The fact that I can still remember this 20 years later shows you how much money it was – my current skincare range doesn’t cost that much – and I had to borrow money from my parents in order to afford it. In the end, it was basically a more expensive Clean & Clear Three-Step Essentials in better packaging and I slinked back to my Cetaphil and rosehip oil for the next decade, throwing in a sunscreen for good measure (thank GOD).

I know that we’re supposed to be clutching our pearls at the idea that tweens are growing up too fast by learning about skincare, but in the world of ‘not a girl, not yet a woman’, I would argue that skincare is the least offensive grown-up thing that our girls are researching.

I loved looking at the products on my nana’s bathroom shelf – Elizabeth Arden Eight Hour Cream, Nivea Body Lotion – and on my mum’s – Estée Lauder Advanced Night Repair, Lancôme Toner (bougie Mum??).

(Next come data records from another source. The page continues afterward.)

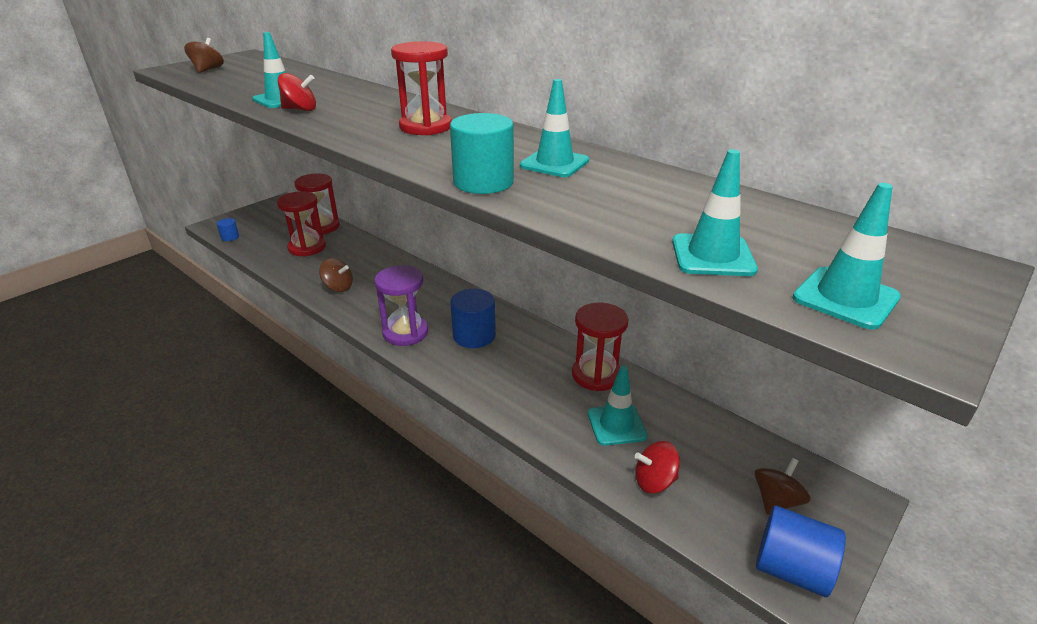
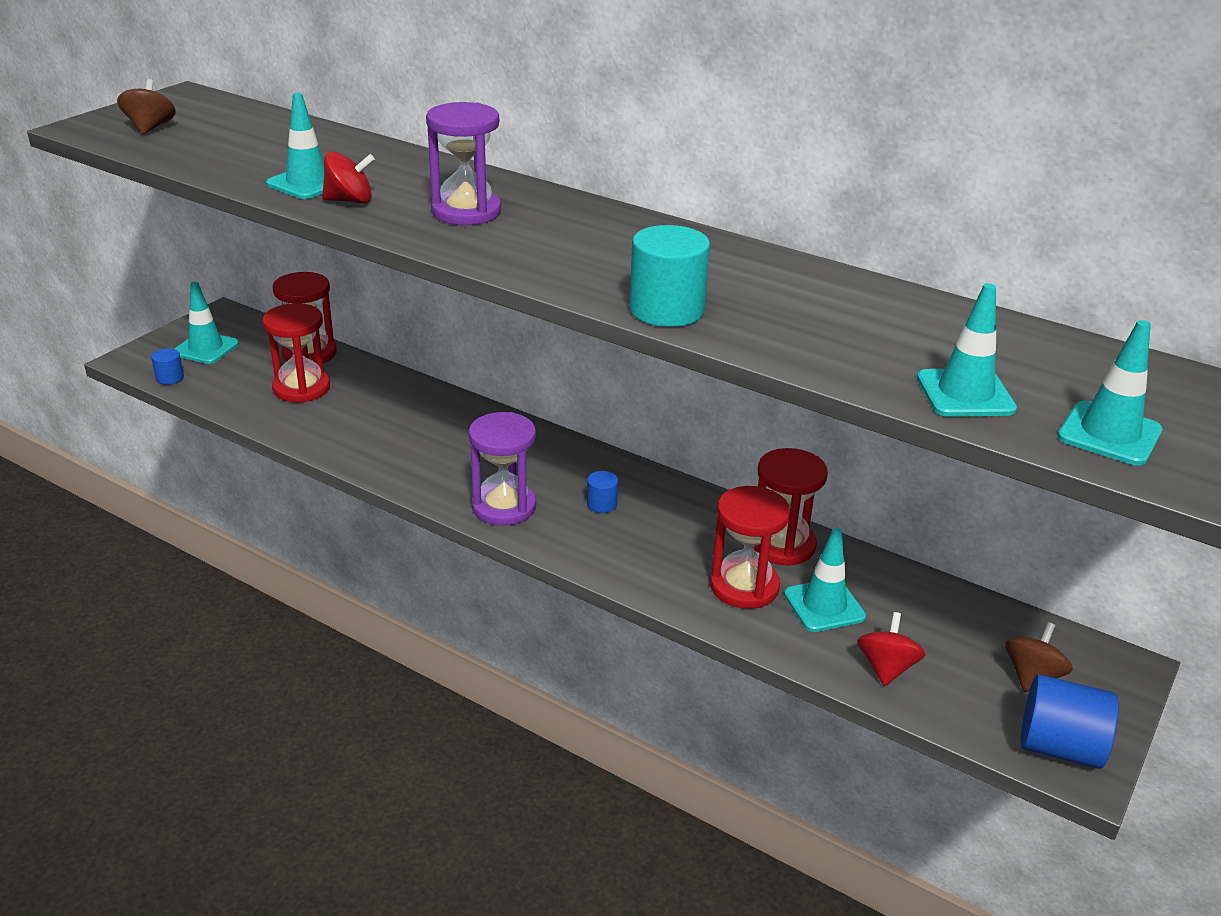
camera: 10 degrees left, 0 degrees up
brown spinning top [319,258,353,292] -> none
red hourglass [391,41,452,135] -> red hourglass moved to [710,486,790,609]
blue cylinder [450,289,496,348] -> blue cylinder [587,471,618,513], size x0.51
turquoise traffic cone [520,79,589,177] -> turquoise traffic cone moved to [174,282,239,364]
red spinning top [635,441,680,493] -> red spinning top turned 120 degrees clockwise [857,612,926,686]
none -> purple hourglass [426,102,501,225]

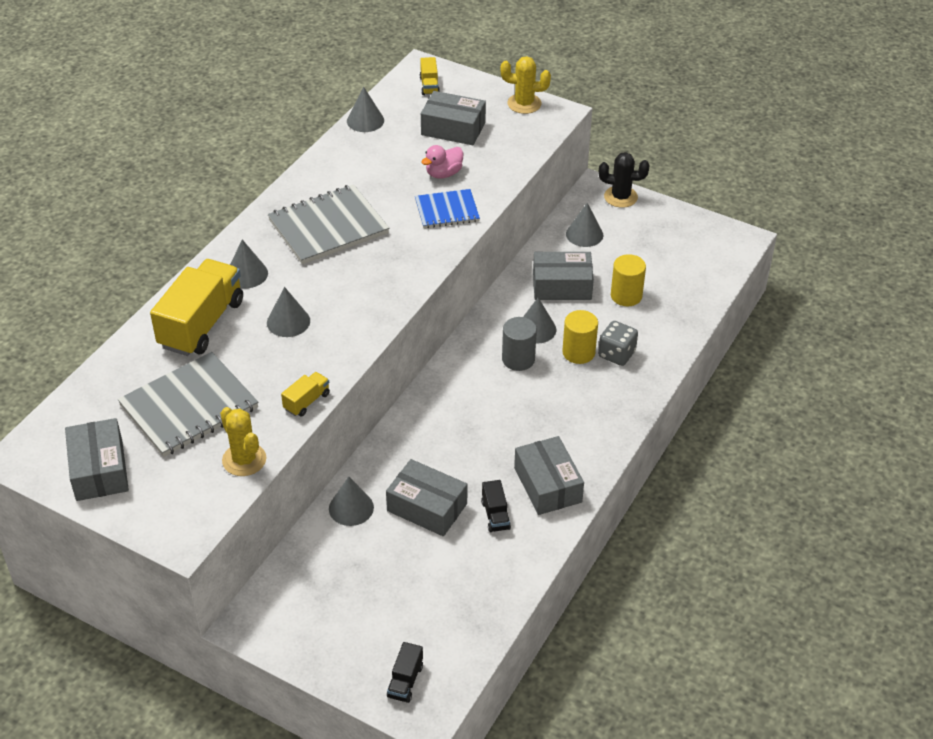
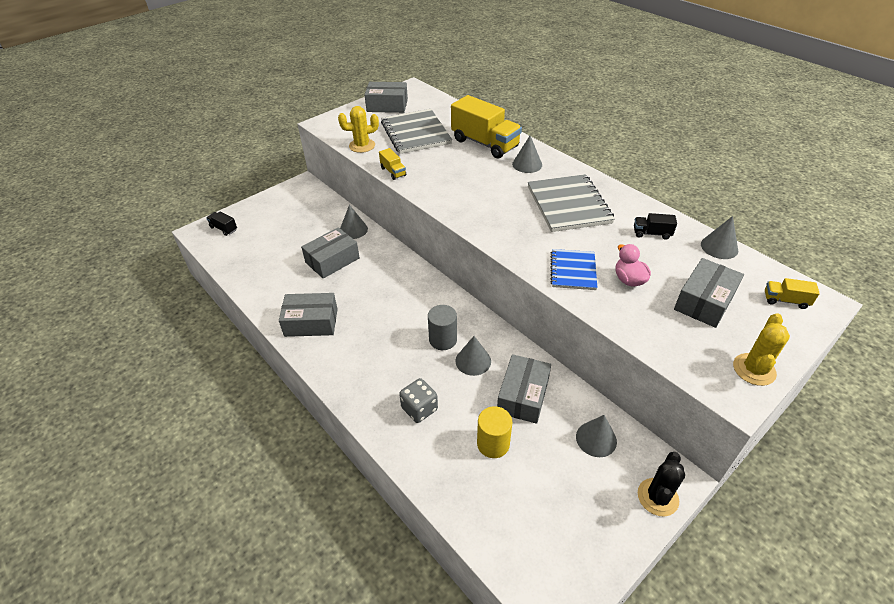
camera: 110 degrees right, 0 degrees up
grey cone [267,287,310,337] -> none
black truck [481,480,511,533] -> black truck moved to [634,213,677,240]
yellow cylinder [562,310,598,364] -> none

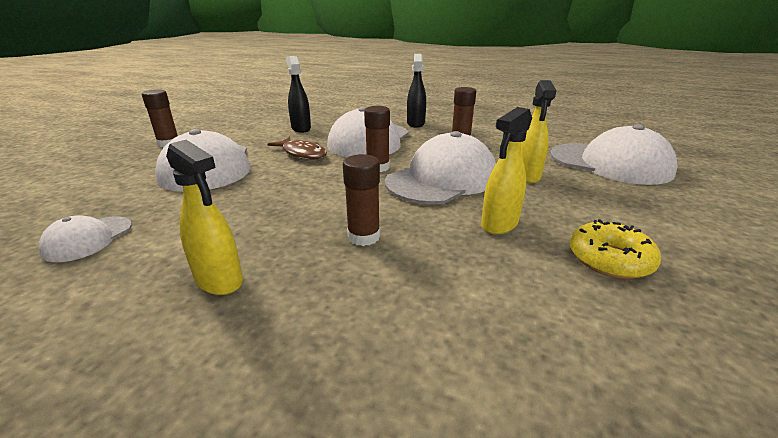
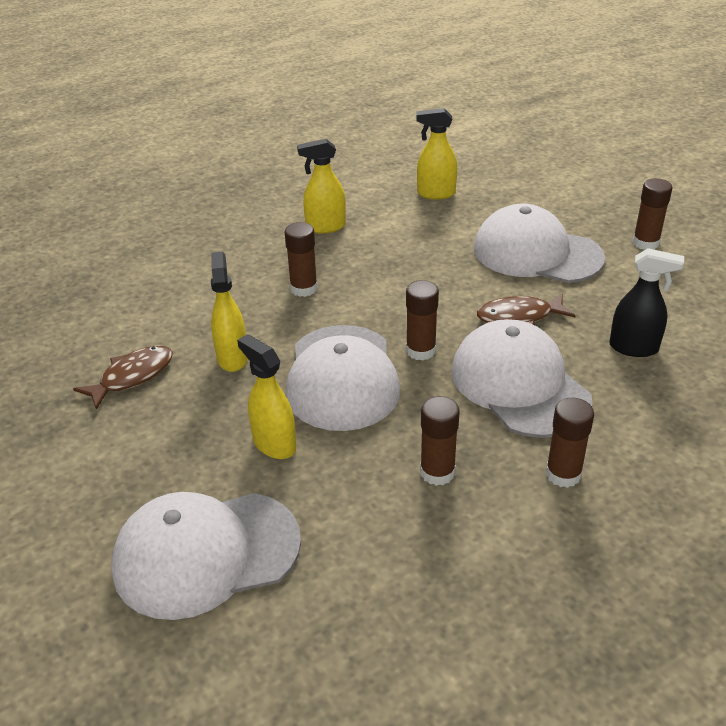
camera: 130 degrees right, 10 degrees up
white cap [38,215,132,262] -> yellow spray bottle [416,108,457,199]
black spray bottle [407,54,426,128] -> brown glue stick [546,398,594,488]
yellow donut [570,219,661,279] -> brown fish [73,345,173,410]

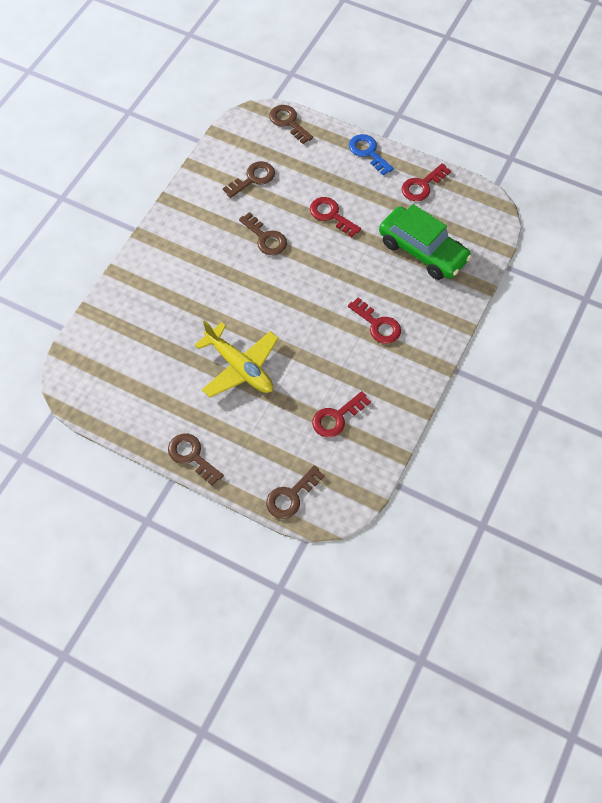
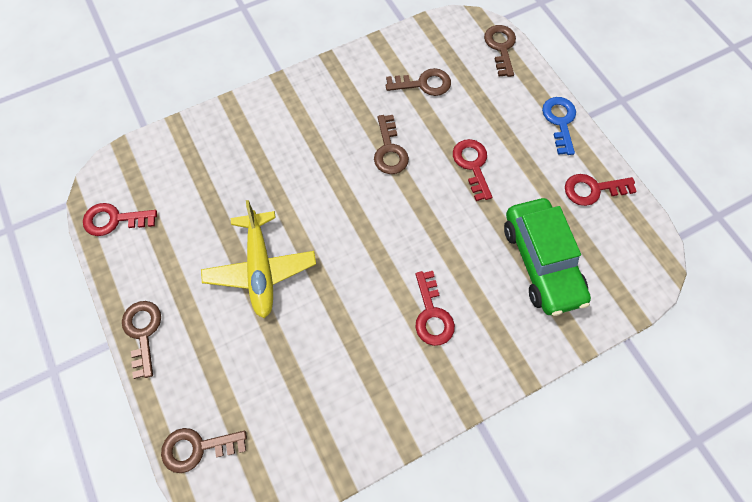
camera: 35 degrees right, 5 degrees up
red key [312,391,371,437] -> red key moved to [83,203,157,236]

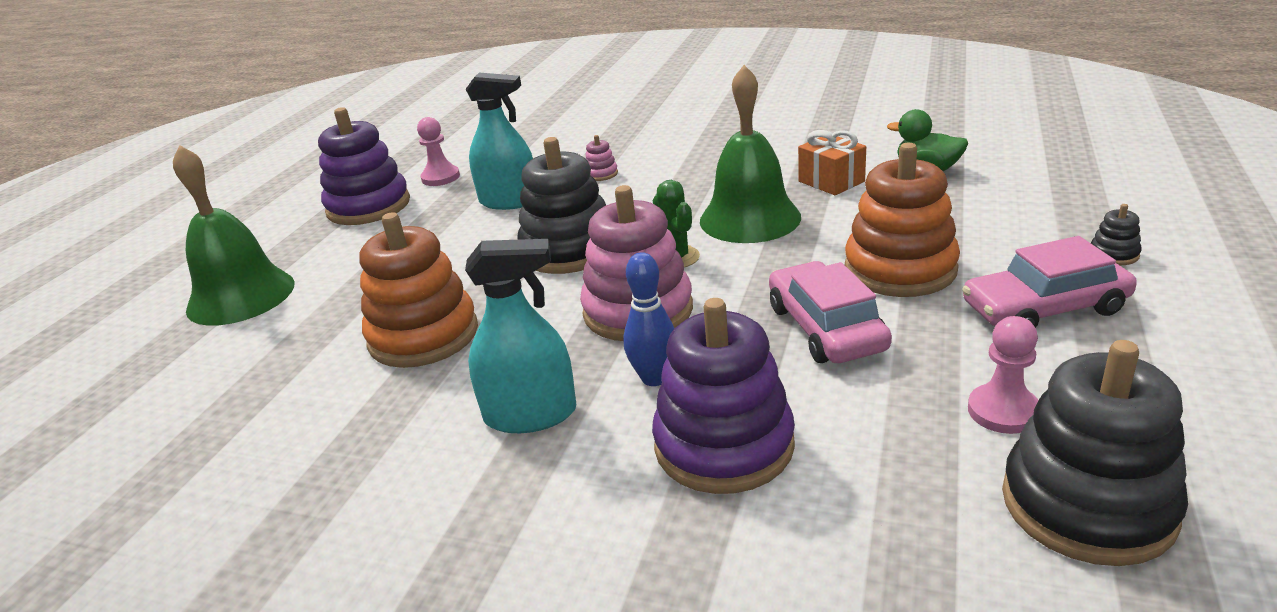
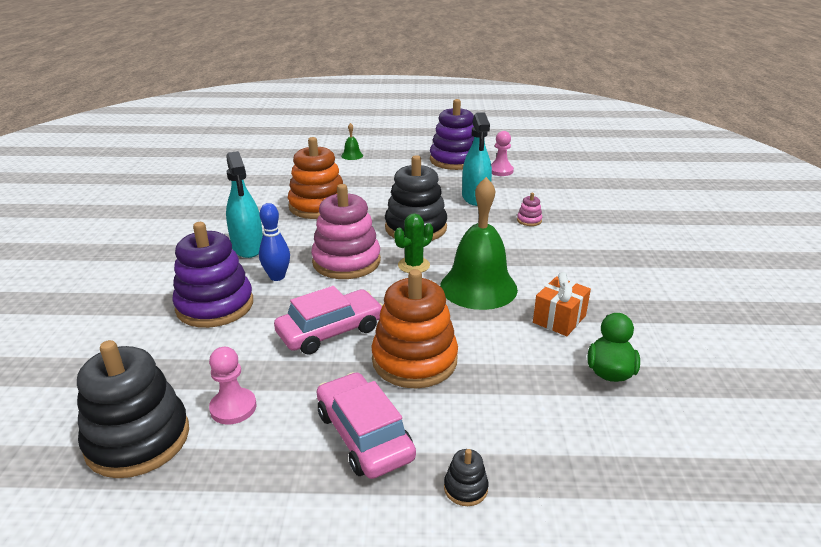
camera: 70 degrees right, 0 degrees up
green bell [173,145,295,326] -> green bell [341,123,363,160], size x0.42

They were little breadcrumbs leading to the the grown-up path I knew I’d one day be treading, and if my son follows in my cystic acne footsteps, then one day he’ll be learning about it to.

Of course, by then, it’ll probably be a hologram popping out of his Apple Glasses, educating him on some fancy skincare ingredient that hasn’t been invented yet, but I can rest assured in two things: that he will find his way, just like I did. And that the Clean & Clear Three-Step Essentials range will still exist, with absolutely no updates.